I wonder what others do for "run care". I also wonder if I am doing too much, too little, or about normal. My routine in the run, daily when I pick up the coop poop, I pick up any of the noticeable poo in the run, not much. Then every week, I rake out the run, and then toss down a little de and stable boy (just started adding this) and then some fresh pine shavings. Not enough to cover the entire floor. 

This last week, I decided to turn some of the sand over to lossen it up for the chicks, and the was an bad smell. When I first built the run, I had to bring in dirt to raise the level, as it was in a low spot.

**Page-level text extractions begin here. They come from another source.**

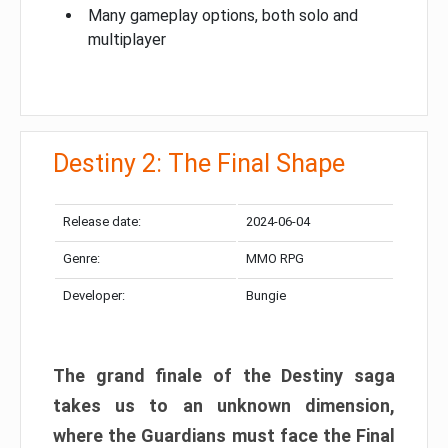
Many gameplay options, both solo and
multiplayer
Destiny 2: The Final Shape
Release date:
2024-06-04
Genre:
MMO RPG
Developer:
Bungie
The grand finale of the Destiny saga
takes us to an unknown dimension,
where the Guardians must face the Final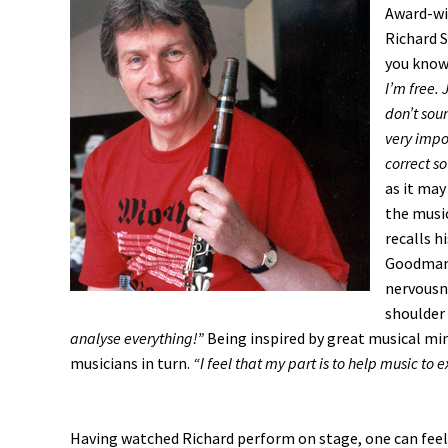
Award-win
Richard S
you know
I’m free. 
don’t soun
very impo
correct so
as it may
the music
recalls h
Goodman f
nervousn
shoulder
analyse everything!”
Being inspired by great musical mind
musicians in turn.
“I feel that my part is to help music to e
Having watched Richard perform on stage, one can feel 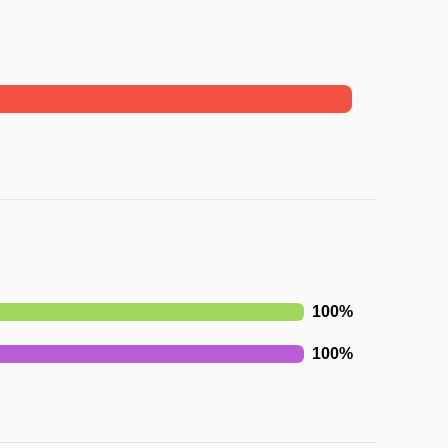
100
%
100
%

I have natural black clay that I covered with bank sand. So, too much, too little, anything different others do?


----------



## Jim (Sep 26, 2012)

Also, they get to free range when we are home, on a rotating basis. We have 3 coops, one is Serama and they don't free range, so, at least a few hrs of play every other day. In the spring I plan to add a fenced area for them to range, and prevent any deaths in the pool....after that, they will get more free time out in the grass


----------



## 7chicks (Jun 29, 2012)

I rake mine once a week and throw in buckets of (cold of course) wood ashes. Keeps the smell away and they love taking baths in it. I too have nothing but heavy clay here.


----------



## Jim (Sep 26, 2012)

Just from the fire place?


----------



## 7chicks (Jun 29, 2012)

We have a huge wood boiler outdoor woodstove. Heat the coop off it too.


----------